Camilla Rimington
- Full name: Annie Camilla Beatrice Rimington
- Country (sports): Great Britain
- Born: 17 January 1883 Kensington, London, England
- Died: 2 February 1953 (age 70) London, England
- Turned pro: 1907 (amateur tour)
- Retired: 1927

Singles
- Career titles: 9

Grand Slam singles results
- Wimbledon: 2R (1922)

Doubles

Grand Slam doubles results
- Wimbledon: 2R (1922, 1923)

Grand Slam mixed doubles results
- Wimbledon: 3R (1922)

= Camilla Rimington =

English tennis player

Annie Camilla Beatrice Rimington (17 January 1883 – 2 February 1953) was an English tennis player known later by her married name Camilla Neville-Smith towards the end of her tennis career. She played at Wimbledon two times in 1922 and 1923. She was active from 1907 to 1927 and contested 15 career singles finals, and won 9 titles.

==Career==
Camilla was born in Kensington, London, England on 17 January 1883. In 1907 she played her first tournament at the Cumberland Tournament played at the Eden Tennis Club at Stanwixm, she took part in the a women's doubles event partnered with Agnes Morton where they beat Mrs Beatrice Draffen and Maude Garfit in the fourth round, but then lost in the quarter finals.
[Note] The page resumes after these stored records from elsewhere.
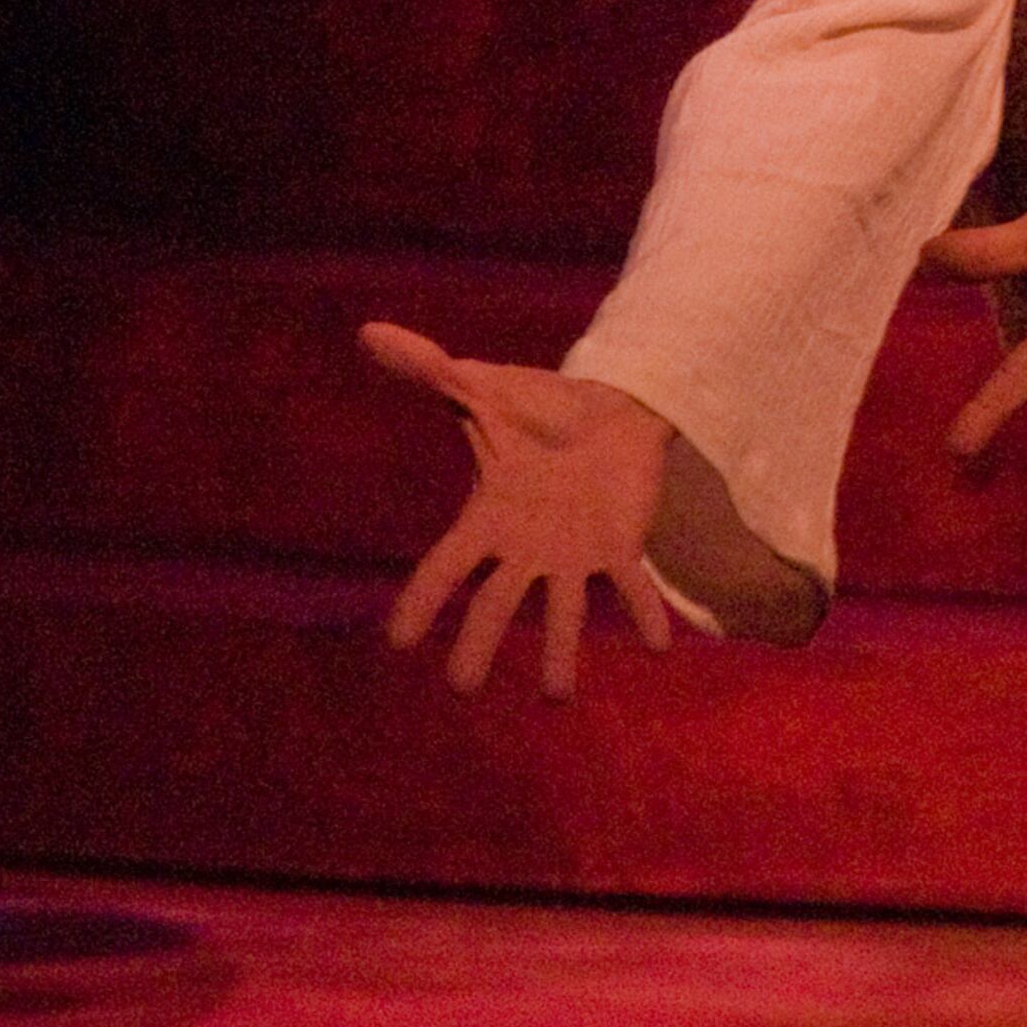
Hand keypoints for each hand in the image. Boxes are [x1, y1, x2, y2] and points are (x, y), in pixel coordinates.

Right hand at [364, 323, 675, 698]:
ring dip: (563, 653)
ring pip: (565, 611)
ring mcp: (574, 554)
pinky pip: (632, 587)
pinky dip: (645, 616)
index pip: (445, 566)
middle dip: (481, 643)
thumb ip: (429, 368)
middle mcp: (526, 550)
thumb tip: (368, 330)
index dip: (424, 601)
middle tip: (463, 688)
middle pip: (497, 604)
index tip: (399, 642)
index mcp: (487, 519)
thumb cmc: (538, 408)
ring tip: (559, 697)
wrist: (611, 404)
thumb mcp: (482, 388)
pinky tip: (658, 648)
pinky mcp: (620, 546)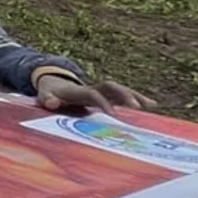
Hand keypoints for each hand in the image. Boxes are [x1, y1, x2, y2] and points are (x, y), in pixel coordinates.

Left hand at [37, 75, 156, 113]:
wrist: (53, 83)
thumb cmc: (49, 94)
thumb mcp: (44, 97)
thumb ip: (47, 100)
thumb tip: (51, 103)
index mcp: (78, 91)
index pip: (93, 94)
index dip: (103, 103)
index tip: (114, 115)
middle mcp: (92, 88)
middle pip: (110, 87)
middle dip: (124, 95)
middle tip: (137, 107)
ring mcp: (100, 90)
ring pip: (120, 89)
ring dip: (135, 95)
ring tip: (151, 104)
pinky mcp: (105, 95)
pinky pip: (123, 95)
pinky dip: (137, 98)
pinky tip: (152, 104)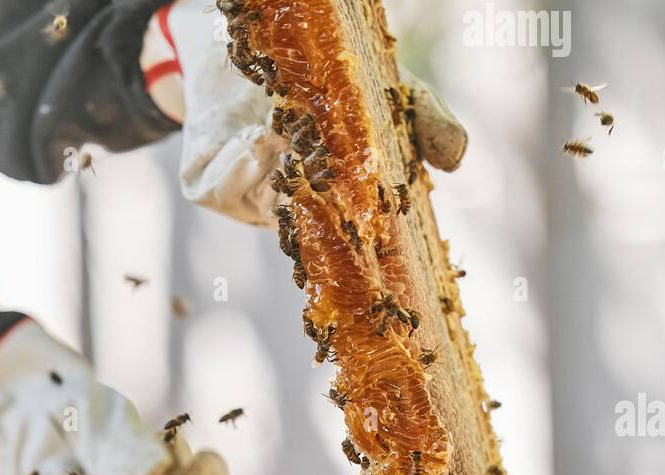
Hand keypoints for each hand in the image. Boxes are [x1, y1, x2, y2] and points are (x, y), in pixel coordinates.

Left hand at [151, 0, 467, 226]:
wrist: (250, 31)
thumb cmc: (324, 70)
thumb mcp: (386, 92)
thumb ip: (424, 122)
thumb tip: (457, 159)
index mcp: (337, 202)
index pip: (355, 243)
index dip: (369, 253)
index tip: (384, 244)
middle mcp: (294, 210)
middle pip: (312, 235)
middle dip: (325, 217)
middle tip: (339, 186)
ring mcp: (250, 200)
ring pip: (267, 210)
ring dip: (281, 175)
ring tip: (285, 136)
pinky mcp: (208, 186)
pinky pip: (224, 191)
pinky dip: (242, 167)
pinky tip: (255, 139)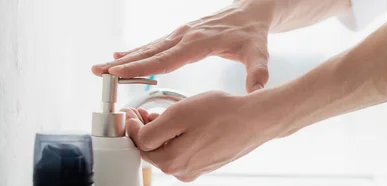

She would go on to win the Cumberland Tournament six times (1919, 1921-23, 1925, 1927). She also won the North Wales Championships at Criccieth three times (1921–1923). In addition she was also a finalist at Hornsey (1921), Stratford-on-Avon (1922), Brockenhurst Open (1923), Wallingford-on-Thames (1923) and Conishead Priory (1926)

==Family==
Her younger sister was Alice Margaret Emma Rimington (1884-1955) who was also a tennis player. She married Neville Hardcastle Smith in the first quarter of 1924 in Penrith, Cumbria.